** TEXT EXCERPT **
——

Not everyone who dismisses something out of the gate is being "narrow-minded." For example, if your friend claims to have made a sculpture from molten lava without using any special equipment, you can confidently brush your friend's claim off as false from the start because you know that your friend couldn't touch molten lava without sustaining serious injury. Likewise, someone who is well-aware of how arachnids work could confidently brush off the existence of a living species of dog-sized spider (arachnids' book lungs simply can't collect enough oxygen from our current atmosphere when scaled up beyond a certain point), and someone who understands the principles of a combustion engine and how fuel works can immediately dismiss the existence of a gravy-powered race car.

Skepticism doesn't make people boring or dull. Just because somebody doesn't believe in fairies doesn't mean this person don't know how to have fun or isn't deeply interested in topics that are interesting in their own right. If anything, deciding whether or not someone is "interesting" or "boring" based on how many unprovable things this person believes in is pretty shallow and narrow-minded.

So what can make people change their minds?

Personal experience that cannot be easily rationalized away. It's one thing when a few random people on the street say that there are vampires out there. It's another thing when you come across someone in the middle of getting drained. Maybe you could rationalize that away as some weirdo, but then this "weirdo" flees and you go to help the victim, and you see teeth marks that betray long fangs. At this point, it becomes very hard to come up with an explanation that isn't "vampires." When it comes to people on the whole, their disbelief will not be able to withstand repeated exposure to the thing in question. They might come up with some odd explanations for it (especially early on), but they'll eventually come to accept it as real.

——

Extracted data entries
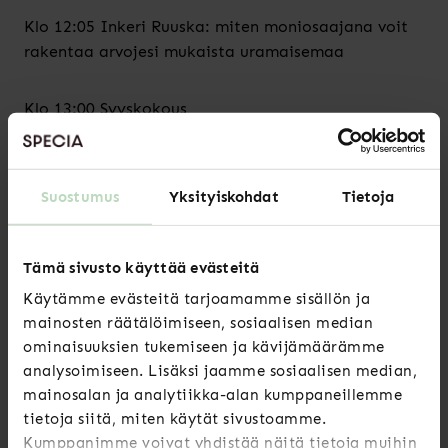
Klo 12:05 Inkeri Ruuska: miten moniosaajana voit
rakentaa arvojesi mukaista uramaisemaa
Klo 13:00 Syyskokous
Kokouspäivä päättyy n. klo 16:00
Suostumus
Yksityiskohdat
Tietoja
Kokousmateriaalit ja etäosallistumislinkki
toimitetaan kaikille ilmoittautuneille noin viikkoa
Tämä sivusto käyttää evästeitä
ennen kokousta.
Käytämme evästeitä tarjoamamme sisällön ja
mainosten räätälöimiseen, sosiaalisen median
Lämpimästi tervetuloa!
ominaisuuksien tukemiseen ja kävijämäärämme
analysoimiseen. Lisäksi jaamme sosiaalisen median,
mainosalan ja analytiikka-alan kumppaneillemme
ILMOITTAUDU SYYSKOKOUKSEEN TÄSTÄ
tietoja siitä, miten käytät sivustoamme.
Kumppanimme voivat yhdistää näitä tietoja muihin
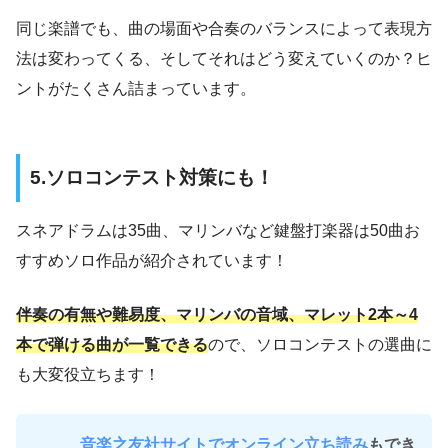
同じ楽譜でも、曲の場面や合奏のバランスによって表現方
法は変わってくる、そしてそれはどう変えていくのか？ヒ
ントがたくさん詰まっています。
5.ソロコンテスト対策にも！
スネアドラムは35曲、マリンバなど鍵盤打楽器は50曲お
すすめソロ作品が紹介されています！
伴奏の有無や難易度、マリンバの音域、マレット2本～4
本で弾ける曲が一覧できる
ので、ソロコンテストの選曲に
も大変役立ちます！
音楽之友社サイトでオンライン立ち読み
もでき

——

** TASKS TO COMPLETE **
1. Return the part of the excerpt on skepticism that begins at the words "So what can" and stops after "it as real.", copied word for word.
2. In the excerpt on skepticism, what does the text say can make people change their minds?

** RESULTS IN ORDER **
1.
So what can make people change their minds?

Personal experience that cannot be easily rationalized away. It's one thing when a few random people on the street say that there are vampires out there. It's another thing when you come across someone in the middle of getting drained. Maybe you could rationalize that away as some weirdo, but then this "weirdo" flees and you go to help the victim, and you see teeth marks that betray long fangs. At this point, it becomes very hard to come up with an explanation that isn't "vampires." When it comes to people on the whole, their disbelief will not be able to withstand repeated exposure to the thing in question. They might come up with some odd explanations for it (especially early on), but they'll eventually come to accept it as real.

2. Personal experience that cannot be easily rationalized away.